Monday, July 15, 2024

Experts warn El Nino threats Australia’s Great Barrier Reef

The El Nino event could pose a major threat to the health of Australia’s Great Barrier Reef, experts have warned, local media reported on Monday.

Marine researchers recently said that a marine heatwave caused by the climate driver could trigger a mass coral bleaching event on the Unesco World Heritage Site, reports Xinhua news agency.

The World Meteorological Organization has said that El Nino conditions have developed in the tropical Pacific for the first time in seven years, setting the stage for a likely surge in global temperatures and disruptive weather and climate patterns.

The phenomenon is expected to drive global ocean temperatures above their long-term average and bring warmer and drier weather to Australia.

A new update from WMO forecasts that there is a 90 percent probability of the El Nino event continuing during the second half of 2023. It is expected to be at least of moderate strength.

Richard Leck, head of oceans at the World Wildlife Fund (WWF) Australia, said up to 30 per cent of shallow water corals on the reef were bleached when the last strong El Nino caused events in consecutive years.

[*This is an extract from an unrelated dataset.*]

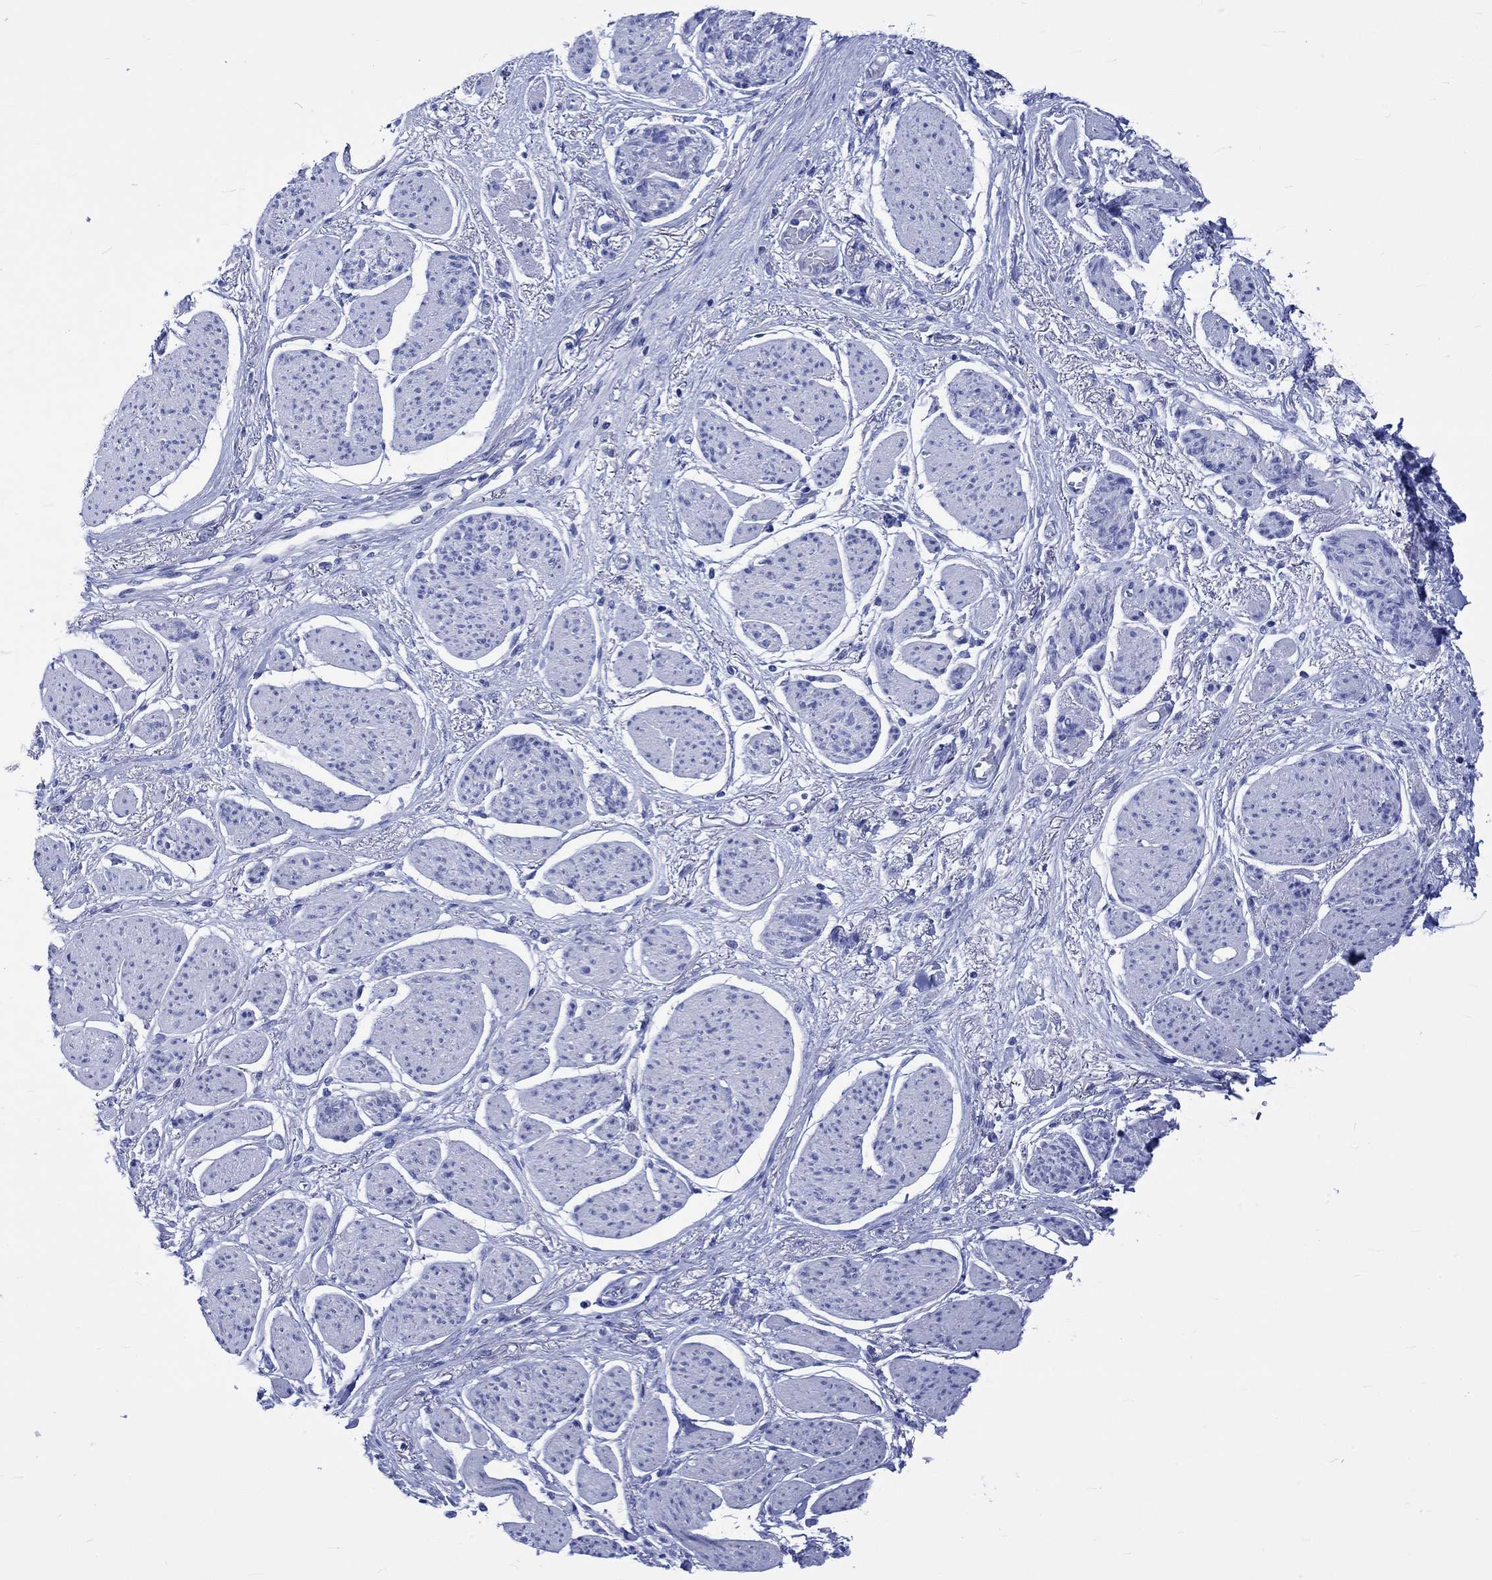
{"staining": {"intensity": "negative", "quantity": "none", "location": "none"}, "tissue": "stomach cancer", "cell_type": "Tumor cells", "image_type": "cancer", "snomed": [{"axis": "morphology", "description": "Adenocarcinoma, NOS"}, {"axis": "topography", "description": "Stomach"}], "caption": "IHC photomicrograph of human stomach cancer (adenocarcinoma) stained for a protein (brown), which reveals no positivity in tumor cells. Brightfield microscopy of immunohistochemistry stained with DAB (3,3'-diaminobenzidine) (brown) and hematoxylin (blue), captured at high magnification.", "gene": "KLHL33", "patient": {"sex": "female", "age": 81}}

“The reality is for anyone who cares about the reef is that the best we can do is cross our fingers and hope that it’s cloudy or there’s a storm,” he was quoted as saying by the local media Monday.

Coral bleaching occurs when warm ocean temperatures cause coral to expel the algae living in their tissue, turning the usually-vivid marine invertebrates completely white.

Bleached corals can survive but are under significantly more stress.

There have been six mass bleaching events on the barrier reef, the world’s largest coral reef, since 1998.

Scientists were particularly alarmed by the 2022 bleaching event, the first during a La Nina phase when ocean temperatures are typically cooler.